Dari kejanggalan kejanggalan yang diberikan kepada saya seperti keikutsertaannya di turnamen nasional kelompok umum dan di sentra sentra pembinaan daerah Sumatra Barat digunakan sebagai bahan informasi tersebut.
Kesulitan muncul bagi saya tentang masalah ini sebenarnya karena di PP Pelti sendiri belum ada dalam file copy akte kelahirannya maupun belum mempunyai Kartu Tanda Anggota (KTA) Pelti. Begitu tahu kalau dia itu sudah ikuti turnamen kelompok umum Semen Padang tentunya ada kesalahan. Karena ketentuan turnamen nasional kelompok umum disebutkan minimal sudah berusia 14 tahun.
Akhirnya sayapun mencari buku laporan Referee turnamen Semen Padang 2009. Memang namanya ada, dan didata waktu sign-in yang bersangkutan sudah mencantumkan kalau tanggal lahirnya 3 Mei 1997. Nah, kalau Runi bisa ikut bertanding berarti yang salah adalah Refereenya. Bukan atletnya.Seharusnya kalau Referee jeli membaca semua sign-in didepannya maka sudah bisa dicegah.

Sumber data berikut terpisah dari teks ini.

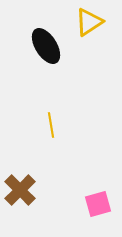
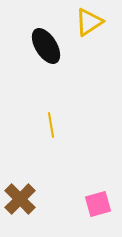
brown cross: moved 9 px down
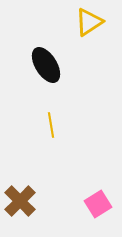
black ellipse: moved 19 px down
brown cross: moved 2 px down
pink square: rotated 16 degrees counterclockwise
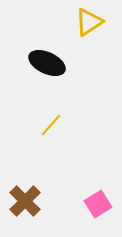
black ellipse: moved 1 px right, 2 px up; rotated 33 degrees counterclockwise
yellow line: rotated 50 degrees clockwise
brown cross: moved 5 px right
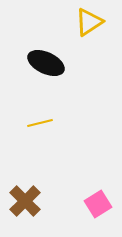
black ellipse: moved 1 px left
yellow line: moved 11 px left, 2 px up; rotated 35 degrees clockwise
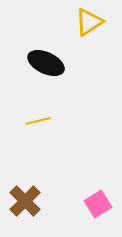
yellow line: moved 2 px left, 2 px up
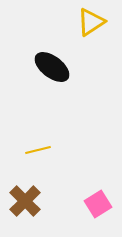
yellow triangle: moved 2 px right
black ellipse: moved 6 px right, 4 px down; rotated 12 degrees clockwise
yellow line: moved 29 px down
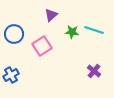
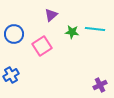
cyan line: moved 1 px right, 1 px up; rotated 12 degrees counterclockwise
purple cross: moved 6 px right, 14 px down; rotated 24 degrees clockwise
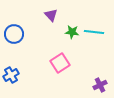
purple triangle: rotated 32 degrees counterclockwise
cyan line: moved 1 px left, 3 px down
pink square: moved 18 px right, 17 px down
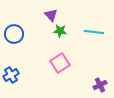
green star: moved 12 px left, 1 px up
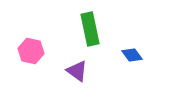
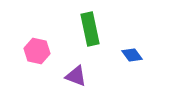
pink hexagon: moved 6 px right
purple triangle: moved 1 px left, 5 px down; rotated 15 degrees counterclockwise
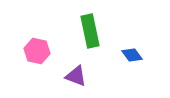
green rectangle: moved 2 px down
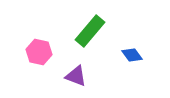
green rectangle: rotated 52 degrees clockwise
pink hexagon: moved 2 px right, 1 px down
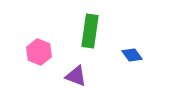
green rectangle: rotated 32 degrees counterclockwise
pink hexagon: rotated 10 degrees clockwise
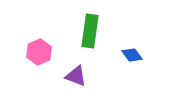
pink hexagon: rotated 15 degrees clockwise
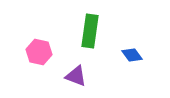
pink hexagon: rotated 25 degrees counterclockwise
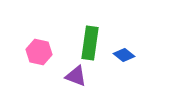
green rectangle: moved 12 px down
blue diamond: moved 8 px left; rotated 15 degrees counterclockwise
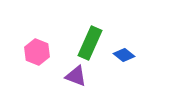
green rectangle: rotated 16 degrees clockwise
pink hexagon: moved 2 px left; rotated 10 degrees clockwise
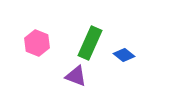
pink hexagon: moved 9 px up
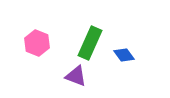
blue diamond: rotated 15 degrees clockwise
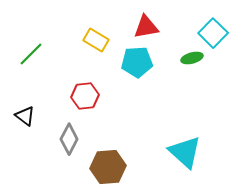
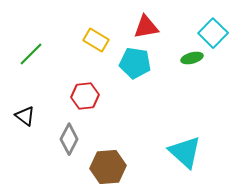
cyan pentagon: moved 2 px left, 1 px down; rotated 12 degrees clockwise
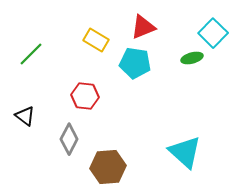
red triangle: moved 3 px left; rotated 12 degrees counterclockwise
red hexagon: rotated 12 degrees clockwise
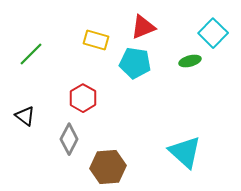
yellow rectangle: rotated 15 degrees counterclockwise
green ellipse: moved 2 px left, 3 px down
red hexagon: moved 2 px left, 2 px down; rotated 24 degrees clockwise
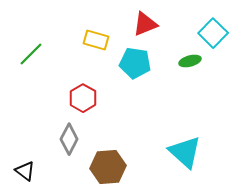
red triangle: moved 2 px right, 3 px up
black triangle: moved 55 px down
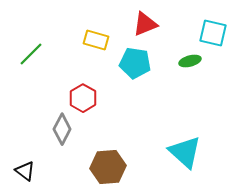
cyan square: rotated 32 degrees counterclockwise
gray diamond: moved 7 px left, 10 px up
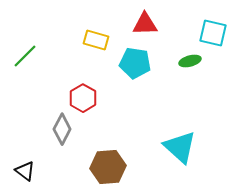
red triangle: rotated 20 degrees clockwise
green line: moved 6 px left, 2 px down
cyan triangle: moved 5 px left, 5 px up
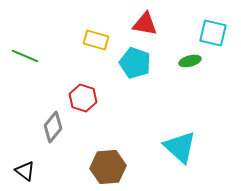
red triangle: rotated 12 degrees clockwise
green line: rotated 68 degrees clockwise
cyan pentagon: rotated 12 degrees clockwise
red hexagon: rotated 12 degrees counterclockwise
gray diamond: moved 9 px left, 2 px up; rotated 12 degrees clockwise
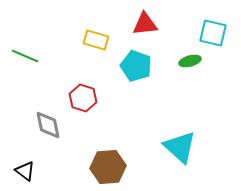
red triangle: rotated 16 degrees counterclockwise
cyan pentagon: moved 1 px right, 3 px down
gray diamond: moved 5 px left, 2 px up; rotated 52 degrees counterclockwise
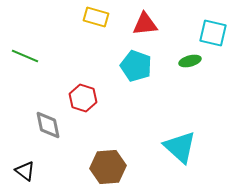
yellow rectangle: moved 23 px up
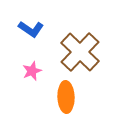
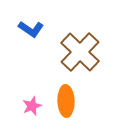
pink star: moved 35 px down
orange ellipse: moved 4 px down
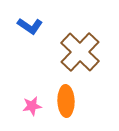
blue L-shape: moved 1 px left, 3 px up
pink star: rotated 12 degrees clockwise
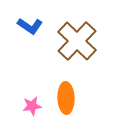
brown cross: moved 3 px left, 11 px up
orange ellipse: moved 3 px up
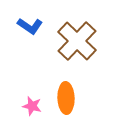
pink star: rotated 24 degrees clockwise
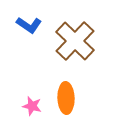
blue L-shape: moved 1 px left, 1 px up
brown cross: moved 2 px left
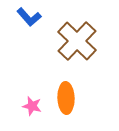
blue L-shape: moved 8 px up; rotated 15 degrees clockwise
brown cross: moved 2 px right
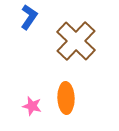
blue L-shape: rotated 105 degrees counterclockwise
brown cross: moved 1 px left
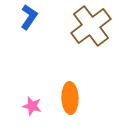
brown cross: moved 15 px right, 15 px up; rotated 9 degrees clockwise
orange ellipse: moved 4 px right
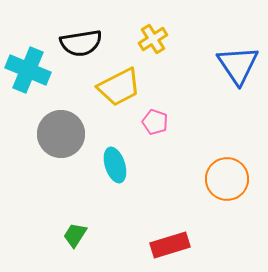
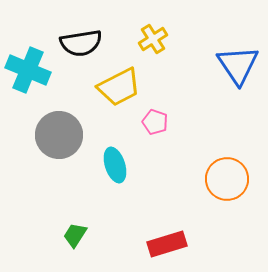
gray circle: moved 2 px left, 1 px down
red rectangle: moved 3 px left, 1 px up
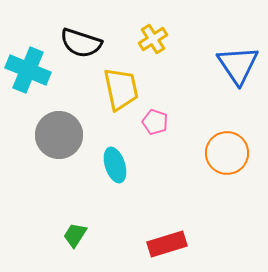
black semicircle: rotated 27 degrees clockwise
yellow trapezoid: moved 2 px right, 2 px down; rotated 75 degrees counterclockwise
orange circle: moved 26 px up
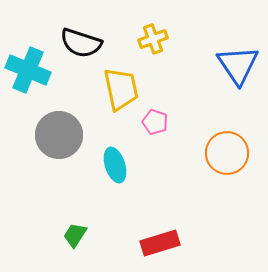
yellow cross: rotated 12 degrees clockwise
red rectangle: moved 7 px left, 1 px up
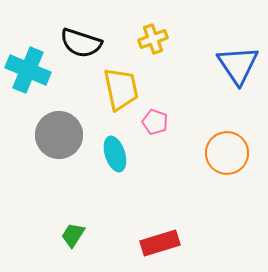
cyan ellipse: moved 11 px up
green trapezoid: moved 2 px left
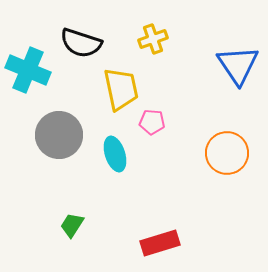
pink pentagon: moved 3 px left; rotated 15 degrees counterclockwise
green trapezoid: moved 1 px left, 10 px up
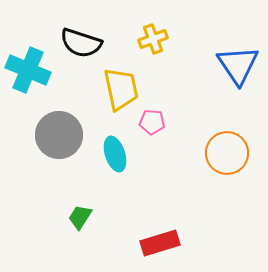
green trapezoid: moved 8 px right, 8 px up
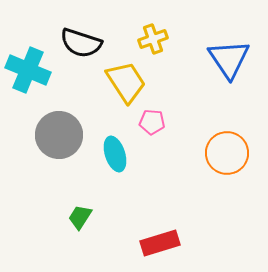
blue triangle: moved 9 px left, 6 px up
yellow trapezoid: moved 5 px right, 7 px up; rotated 21 degrees counterclockwise
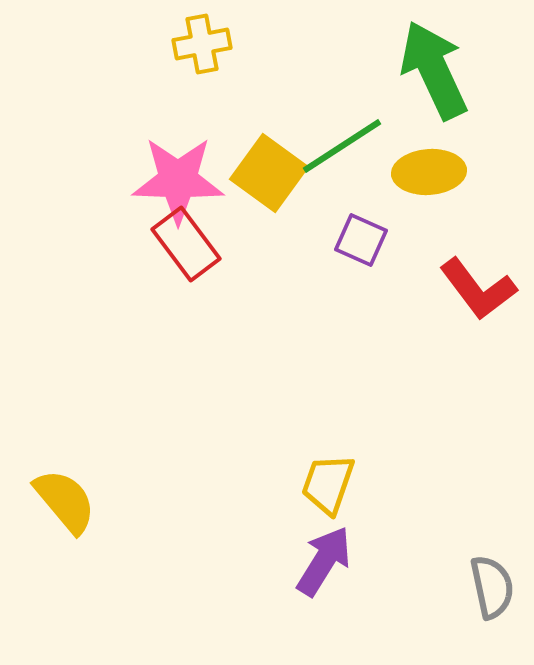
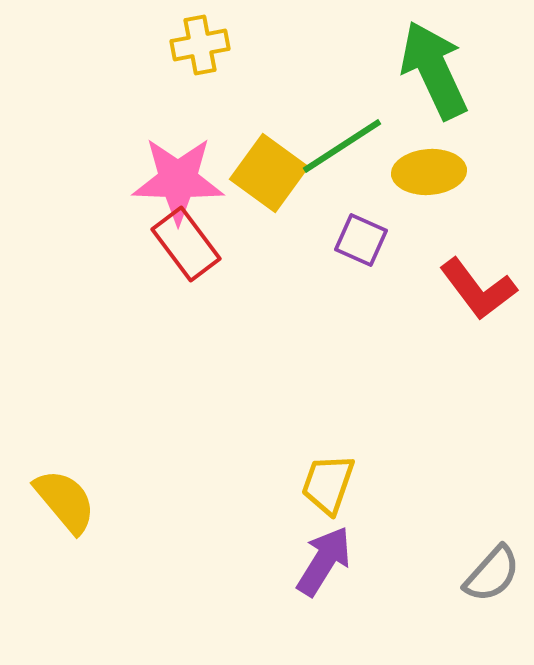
yellow cross: moved 2 px left, 1 px down
gray semicircle: moved 13 px up; rotated 54 degrees clockwise
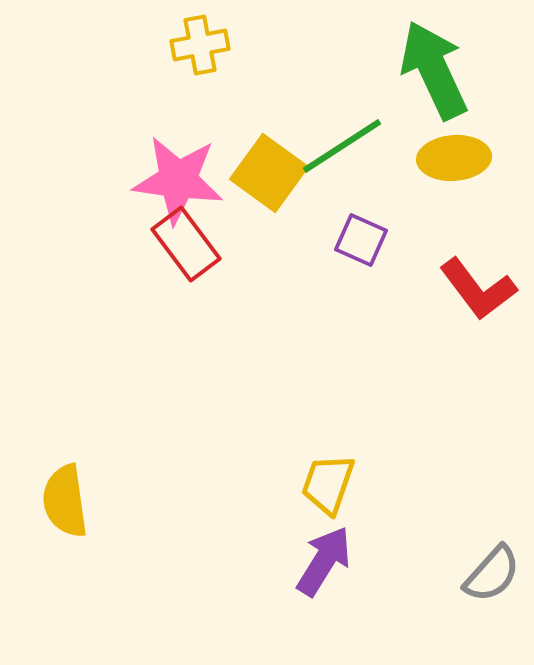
yellow ellipse: moved 25 px right, 14 px up
pink star: rotated 6 degrees clockwise
yellow semicircle: rotated 148 degrees counterclockwise
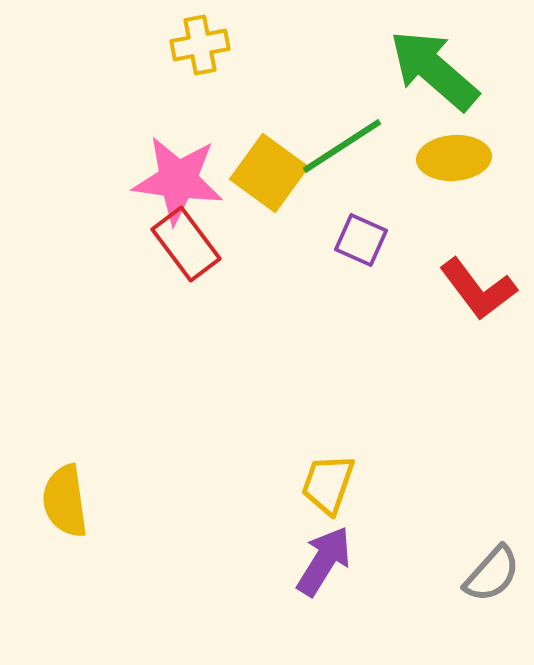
green arrow: rotated 24 degrees counterclockwise
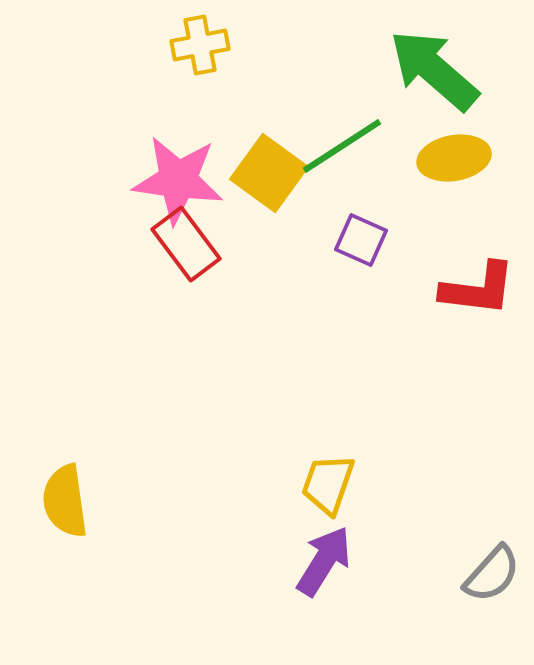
yellow ellipse: rotated 6 degrees counterclockwise
red L-shape: rotated 46 degrees counterclockwise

Ada informasi yang katakan datanya yang berbeda sewaktu ikuti turnamen lainnya dan bisa diakses di situsnya indotennis. Kalau ini yang digunakan tentunya tidak bisa dipertanggung jawabkan karena bukan situs resmi Pelti. Kecuali mereka bisa beri bukti akte kelahiran sebenarnya. Situs bukan resmi ini untuk kedua kalinya berikan data atlet yang berbeda dengan diungkapkan, tapi saya tidak bisa ikut campur masalah ini.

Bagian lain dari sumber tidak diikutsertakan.